### Selected excerpt
More isn’t better: How brands can stay distinct in an AI-driven world
Contact info for Christine Bourdon
Head of Design & Creative, Americas,
New York &
Seattle
Originally published in creativebrief
As AI lowers the barriers to creation, distinctiveness will depend less on output and more on clarity, writes Christine Bourdon.
We’re barely three months into 2026, and I’m already exhausted by the term “AI slop.” But here’s the uncomfortable truth: the reason the term stuck is because most of what we’re seeing is slop. It’s technically perfect and emotionally vacant. As a leader in design, I’m seeing the gap between 'making things' and 'making things matter' grow wider every day.
Over the past twelve months, several high-profile AI-heavy campaigns have sparked debate about quality, authenticity, and the role of human creativity in brand work. From Paramount’s Novocaine promo to Vogue’s AI model and Coca-Cola’s much-maligned Christmas ad, each has prompted questions about where automation ends and creative judgement should begin.
AI can generate at scale, but scale doesn’t always translate to quality.
For brands and creatives, the challenge isn’t producing more; it’s creating work that actually matters. In today's AI-saturated landscape, distinction increasingly comes from new places: work that algorithms can recognise, people feel is real, and audiences are actually persuaded by.
‘For brands and creatives, the challenge isn’t producing more; it’s creating work that actually matters.’
Christine Bourdon, Chief Design Officer, Americas, Designit
To cut through, brands should embrace a new creative triad: stop scaling just because you can; curate rather than generate; and place humans at the centre of all work.
Stop scaling just because you can
AI gives brands the ability to scale like never before. Campaigns can be generated in minutes, variations tested instantly, global audiences reached at speed. But scale alone isn’t a differentiator and without direction, it quickly becomes creative noise.
The industry loves to talk about AI as a ‘shortcut,’ but reality is more complicated. Look at the Coke holiday campaign - it took a massive team and endless iterations to get it even close to right.
######
### Excerpted records
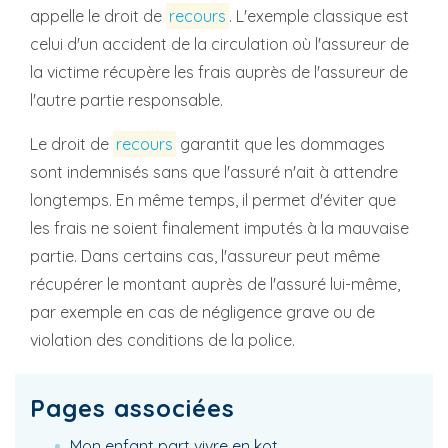
appelle le droit de
recours
. L'exemple classique est
celui d'un accident de la circulation où l'assureur de
la victime récupère les frais auprès de l'assureur de
l'autre partie responsable.
Le droit de
recours
garantit que les dommages
sont indemnisés sans que l'assuré n'ait à attendre
longtemps. En même temps, il permet d'éviter que
les frais ne soient finalement imputés à la mauvaise
partie. Dans certains cas, l'assureur peut même
récupérer le montant auprès de l'assuré lui-même,
par exemple en cas de négligence grave ou de
violation des conditions de la police.
Pages associées
Mon enfant part vivre en kot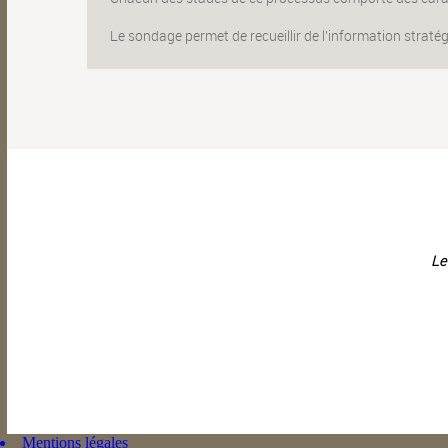
Le sondage permet de recueillir de l'information stratég
Le
Mentions légales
######
Copy the passage of the article on brand distinctiveness from "We’re barely three" up to and including "judgement should begin.", swapping "exhausted" for "weary".

We’re barely three months into 2026, and I’m already weary by the term “AI slop.” But here’s the uncomfortable truth: the reason the term stuck is because most of what we’re seeing is slop. It’s technically perfect and emotionally vacant. As a leader in design, I’m seeing the gap between 'making things' and 'making things matter' grow wider every day.
Over the past twelve months, several high-profile AI-heavy campaigns have sparked debate about quality, authenticity, and the role of human creativity in brand work. From Paramount’s Novocaine promo to Vogue’s AI model and Coca-Cola’s much-maligned Christmas ad, each has prompted questions about where automation ends and creative judgement should begin.